(Activity) All lines from the opening of the data to the line containing "Each file contains" must be returned unchanged, and only those lines.

(Data in this exercise)
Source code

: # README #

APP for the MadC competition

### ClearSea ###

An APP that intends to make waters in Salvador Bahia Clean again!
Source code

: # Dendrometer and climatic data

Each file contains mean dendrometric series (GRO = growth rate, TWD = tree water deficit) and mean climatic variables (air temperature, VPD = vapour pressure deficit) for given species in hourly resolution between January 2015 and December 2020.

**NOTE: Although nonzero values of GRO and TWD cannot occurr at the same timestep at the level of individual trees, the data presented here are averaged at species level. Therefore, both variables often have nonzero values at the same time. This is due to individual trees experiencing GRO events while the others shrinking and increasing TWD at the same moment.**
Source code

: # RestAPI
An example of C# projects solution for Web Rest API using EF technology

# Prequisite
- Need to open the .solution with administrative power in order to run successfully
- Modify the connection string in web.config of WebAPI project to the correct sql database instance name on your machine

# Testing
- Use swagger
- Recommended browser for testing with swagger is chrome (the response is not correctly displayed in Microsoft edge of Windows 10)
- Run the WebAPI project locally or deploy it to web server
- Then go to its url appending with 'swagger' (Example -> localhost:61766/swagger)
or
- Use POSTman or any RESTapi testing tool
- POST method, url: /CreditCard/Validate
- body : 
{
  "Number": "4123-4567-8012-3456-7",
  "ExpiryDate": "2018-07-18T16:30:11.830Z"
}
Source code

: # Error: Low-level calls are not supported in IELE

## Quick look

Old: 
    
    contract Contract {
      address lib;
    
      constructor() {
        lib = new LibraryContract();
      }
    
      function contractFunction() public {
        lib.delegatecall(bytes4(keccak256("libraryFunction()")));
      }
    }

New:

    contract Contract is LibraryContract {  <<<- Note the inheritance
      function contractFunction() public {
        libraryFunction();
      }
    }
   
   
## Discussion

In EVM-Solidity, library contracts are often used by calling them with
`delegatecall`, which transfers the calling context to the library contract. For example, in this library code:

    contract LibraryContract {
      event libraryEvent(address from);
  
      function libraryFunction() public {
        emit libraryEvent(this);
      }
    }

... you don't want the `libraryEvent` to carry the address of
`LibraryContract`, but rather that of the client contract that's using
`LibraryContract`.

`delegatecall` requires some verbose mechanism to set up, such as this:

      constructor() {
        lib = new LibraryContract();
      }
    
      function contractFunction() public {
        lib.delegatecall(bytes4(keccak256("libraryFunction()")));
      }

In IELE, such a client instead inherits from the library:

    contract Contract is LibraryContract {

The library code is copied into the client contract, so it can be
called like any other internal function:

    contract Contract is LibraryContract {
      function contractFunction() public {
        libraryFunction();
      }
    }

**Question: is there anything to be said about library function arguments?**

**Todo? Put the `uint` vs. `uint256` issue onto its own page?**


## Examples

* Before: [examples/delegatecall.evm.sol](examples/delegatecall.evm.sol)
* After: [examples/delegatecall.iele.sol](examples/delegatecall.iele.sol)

(Response area)
Source code

: # README #

APP for the MadC competition

### ClearSea ###

An APP that intends to make waters in Salvador Bahia Clean again!
Source code

: # Dendrometer and climatic data

Each file contains mean dendrometric series (GRO = growth rate, TWD = tree water deficit) and mean climatic variables (air temperature, VPD = vapour pressure deficit) for given species in hourly resolution between January 2015 and December 2020.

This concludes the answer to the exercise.